Me, scrolling down & being outraged that Biography of X was not on the list: oh wait haha yup
lolololol
Literally same
BRB adding 12 new novels to my TBR list! my resolution for 2024 is to just read more and this is the perfect place to start :)
Yayyyy hope you enjoy!
Such a great list <3 I still have a couple of these titles I need to get to – going on the list for 2024!
My added recommendation would be I Keep my Exoskeletons to Myself. One of my favorite queer novels of all time
100%- that was my favorite fiction book of the year. I got it from the library, and when I was done felt like I wanted to go buy it to have, which is unusual. So good.
I also was really moved by Exoskeletons and would add to the list.
I love specific lists like this.
Here are my top 10 queer novels of 2023 – all romance or fantasy or a combination of the two – in no particular order:
If Found, Return to Hell by Em X. Liu (3 words: wizard call center)
The Secret Lives of Country Gentlemen by KJ Charles (gay historical romance)
The Fall That Saved Us by Tamara Jerée (moody Sapphic urban fantasy romance between an ex demon hunter and the demon sent to seduce and destroy her)
Let Love Rule by Frances M. Thompson (bi4bi m/f contemporary romance)
Consort of Fire by Kit Rocha (poly high fantasy with a dragon)
A Day of Fallen Night by Samantha Shannon (queer high fantasy with LOTS of dragons)
Shipwrecked: Being a tale of true love, magic, and goats by Juniper Butterworth (goblin core / cozy fantasy Sapphic romance)
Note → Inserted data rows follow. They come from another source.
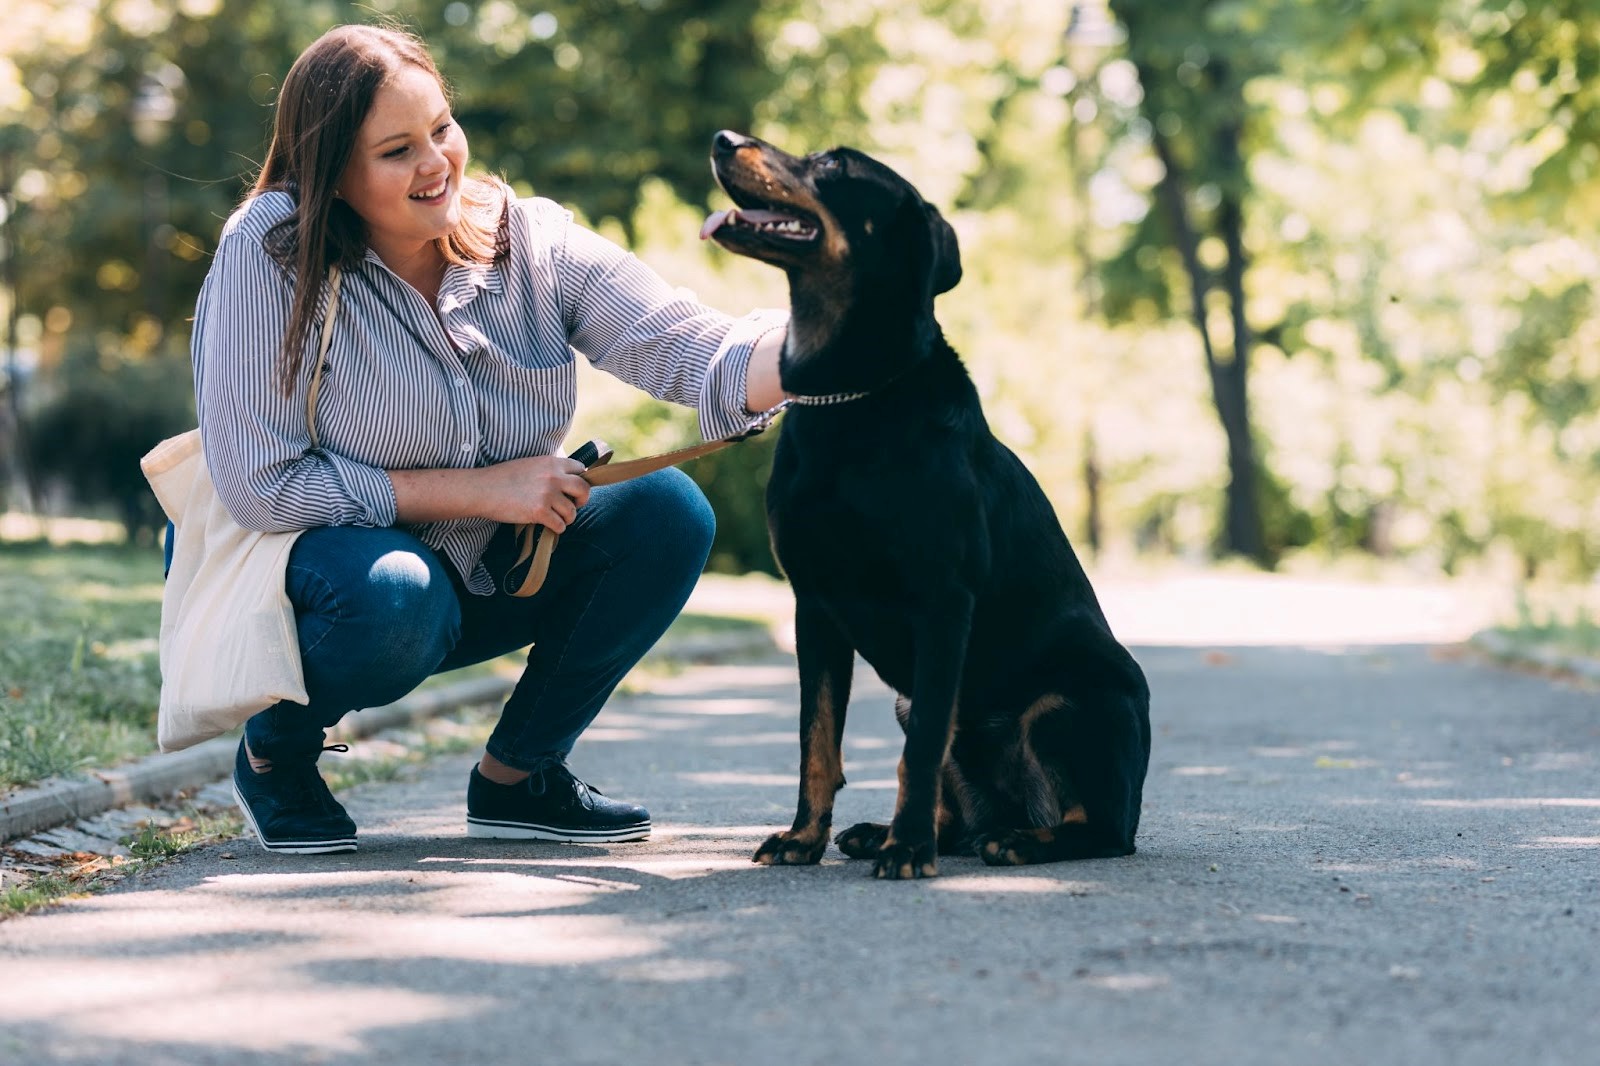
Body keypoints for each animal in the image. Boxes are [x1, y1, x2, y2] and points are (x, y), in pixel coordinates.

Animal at [704, 128, 1152, 877]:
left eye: (833, 163)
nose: (723, 140)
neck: (848, 398)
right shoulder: (813, 607)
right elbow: (816, 743)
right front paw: (804, 837)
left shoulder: (942, 601)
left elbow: (917, 755)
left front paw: (908, 849)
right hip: (908, 701)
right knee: (961, 803)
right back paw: (891, 832)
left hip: (1074, 698)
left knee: (1099, 825)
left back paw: (1013, 840)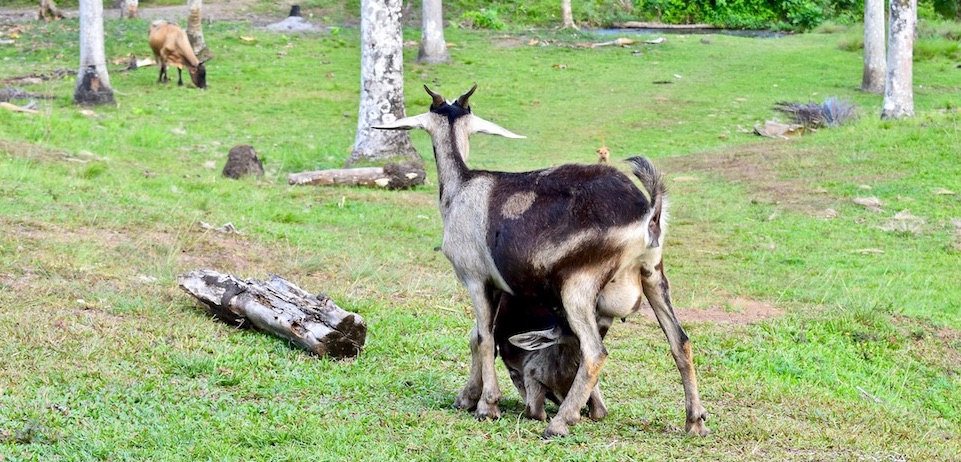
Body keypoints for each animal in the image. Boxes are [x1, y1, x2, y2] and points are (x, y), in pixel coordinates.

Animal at [372, 85, 708, 436]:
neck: (462, 185)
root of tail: (649, 212)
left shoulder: (475, 279)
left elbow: (483, 337)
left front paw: (486, 405)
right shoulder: (500, 287)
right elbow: (478, 336)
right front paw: (468, 397)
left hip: (578, 287)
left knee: (595, 352)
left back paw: (561, 422)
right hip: (653, 275)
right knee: (680, 341)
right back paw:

Can I Steal You for a Second? by Jodi McAlister (Sapphic bi4bi romance between 2 contestants on a Bachelor like dating show)
The Fake Boyfriend Fiasco by Talia Hibbert (2023 edition) (m/f romance with a bi man)
The Sleeping Soldier by Aster Glenn Gray (gay retelling of Sleeping Beauty)
Bonus books:
My top book of 2023 was Hijab Butch Blues by Lamya H, which is a memoir, not a novel (which is kind of funny because of the 89 books I read this year, all but 4 were fiction)
Top books that I read in 2023 specifically because of AutoStraddle, that weren’t published in 2023:
The Unbalancing by R.B. Lemberg (2022)
Buffalo is the New Buffalo by Chelsea Vowel (2022)
Xenocultivars: Stories of Queer Growth, edited by Jed Sabin and Isabela Oliveira (2022)
My top queer novels of 2023 (in alphabetical order):
1. The Adult by Bronwyn Fischer
2. Flux by Jinwoo Chong
3. Idlewild by James Frankie Thomas
4. My Mother Says by Stine Pilgaard
5. Speech Team by Tim Murphy
6. The Unfortunates by J.K. Chukwu
7. Your Love Is Not Good by Johanna Hedva
It is absolutely outrageous that Chain Gang All-Stars by Nana Kwame Adjei-Brenyah is not on this list.
I mean, this list is personal! I thought Chain-Gang All-Stars was really very good but that his first collection, Friday Black, was better.
However, I agree that I would love to see an Autostraddle review of Chain-Gang All-Stars!
hellow
Thank you for this fabulous list! Love the comments section too…. Which is not something I say very often these days….. I really enjoyed Kaveh Akbar’s “Martyr!” …. A definite fave this year.